Everytime __getitem__
is called, a random transformation will be performed on the image.
I have a pseudo code as follows (assume data_arr
is the entire dataset, with shape 1000, 784
corresponding to 1000 images of size 28x28
)
class CelebA(data.Dataset):
def __init__(self):
self.data_arr = ... # define the data-array (load from file)
self.labels = ... # define the labels
self.transform = transforms.Compse([
transforms.RandomCrop(20),
transforms.RandomHorizontalFlip(),
transforms.ToTensor()])
def __getitem(self, index):
np_arr = self.data_arr[index, :]
y = self.labels[index]
## reshape np_arr to 28x28
np_arr = np_arr.reshape(28, 28)
## convert to PIL-image
img = Image.fromarray((np_arr*255).astype('uint8'))

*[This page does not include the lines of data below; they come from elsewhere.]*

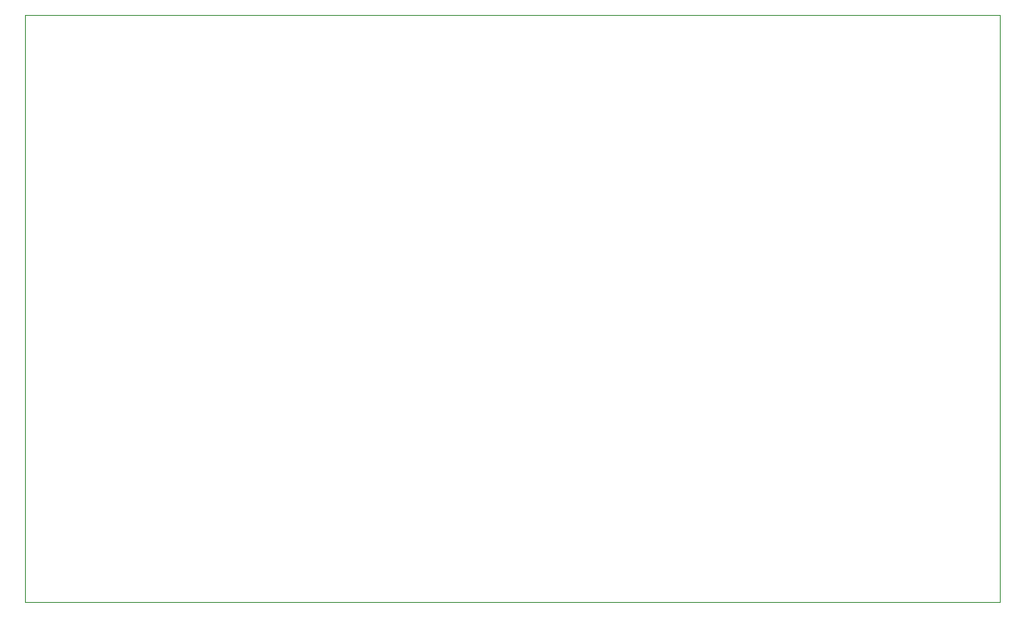
<source format=gm1>
G04 #@! TF.GenerationSoftware,KiCad,Pcbnew,(5.1.4-0)*
G04 #@! TF.CreationDate,2019-11-11T14:47:22+00:00*
G04 #@! TF.ProjectId,2M_DRA818V_Transceiver_Buttons,324d5f44-5241-4383-9138-565f5472616e,rev?*
G04 #@! TF.SameCoordinates,Original*
G04 #@! TF.FileFunction,Profile,NP*
%FSLAX46Y46*%
G04 Gerber Fmt 4.6, Leading zero omitted, Abs format (unit mm)*
G04 Created by KiCad (PCBNEW (5.1.4-0)) date 2019-11-11 14:47:22*
%MOMM*%
%LPD*%
G04 APERTURE LIST*
%ADD10C,0.050000*%
G04 APERTURE END LIST*
D10*
X55880000Y-81280000D02*
X55880000Y-140970000D01*
X154940000Y-81280000D02*
X55880000Y-81280000D01*
X154940000Y-140970000D02*
X154940000Y-81280000D01*
X55880000Y-140970000D02*
X154940000Y-140970000D01*
M02*

</source>
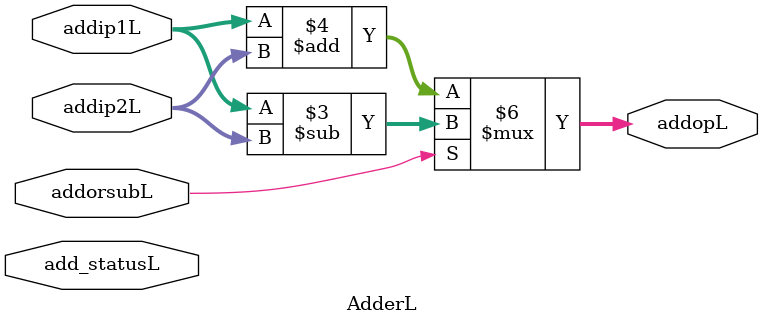
<source format=v>
`timescale 1ns / 1ps

module AdderL(add_statusL,addip1L,addip2L,addopL,addorsubL);

input add_statusL,addorsubL;
input [39:0] addip1L,addip2L;

output reg [39:0]addopL;

always @(addip1L or addip2L or addorsubL)
begin
	if(addorsubL == 1'b1)
		addopL=addip1L-addip2L;
	else
		addopL=addip1L+addip2L;
end

endmodule

</source>
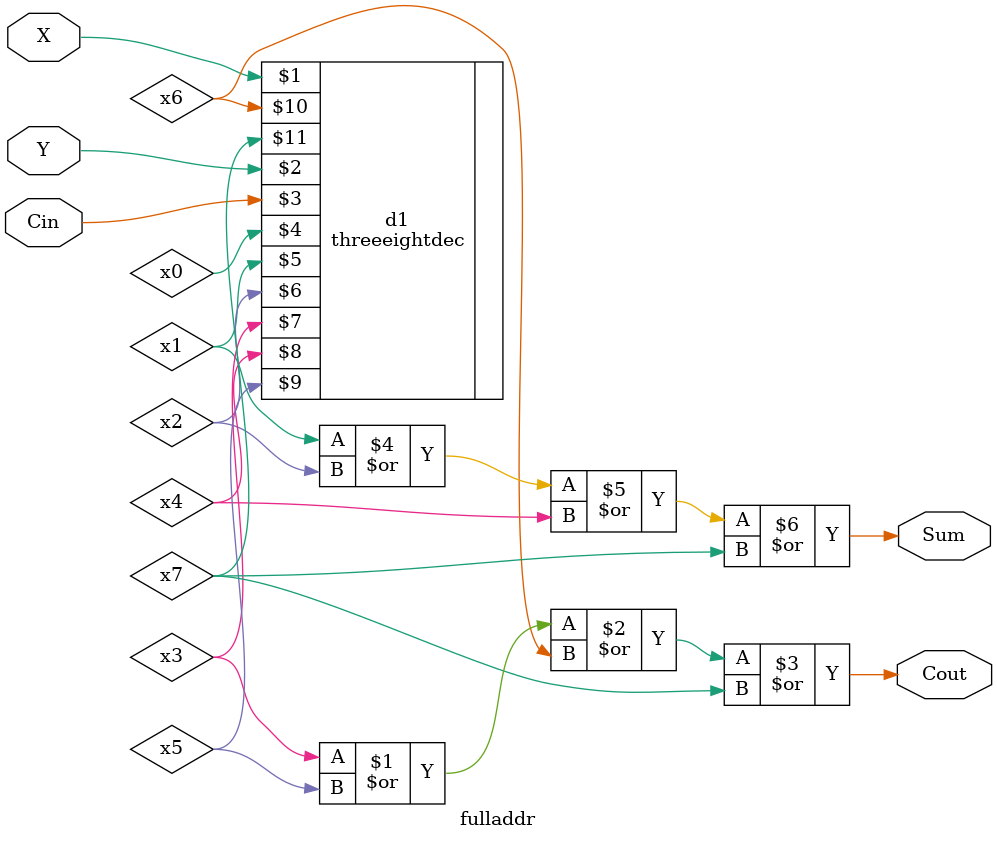
<source format=v>
module fulladdr(
	input X,
	input Y,
	input Cin,
	output Cout,
	output Sum
	);
    
	wire x0,x1,x2,x3,x4,x5,x6,x7;
    
	threeeightdec d1(X,Y,Cin,x0,x1,x2,x3,x4,x5,x6,x7);
    
	assign Cout = (x3|x5|x6|x7);
	assign Sum = (x1|x2|x4|x7);
    
endmodule

</source>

#apply the transformations and return tensors
return self.transform(img), torch.FloatTensor(y)
Note that this code is not complete, and I just wanted to show the general idea on how to make a class Dataset from a numpy array.
Ah, i misunderstood your example! Yeah, i need the dataset class
No problem! Please try the Dataset and let me know if there is any other issue.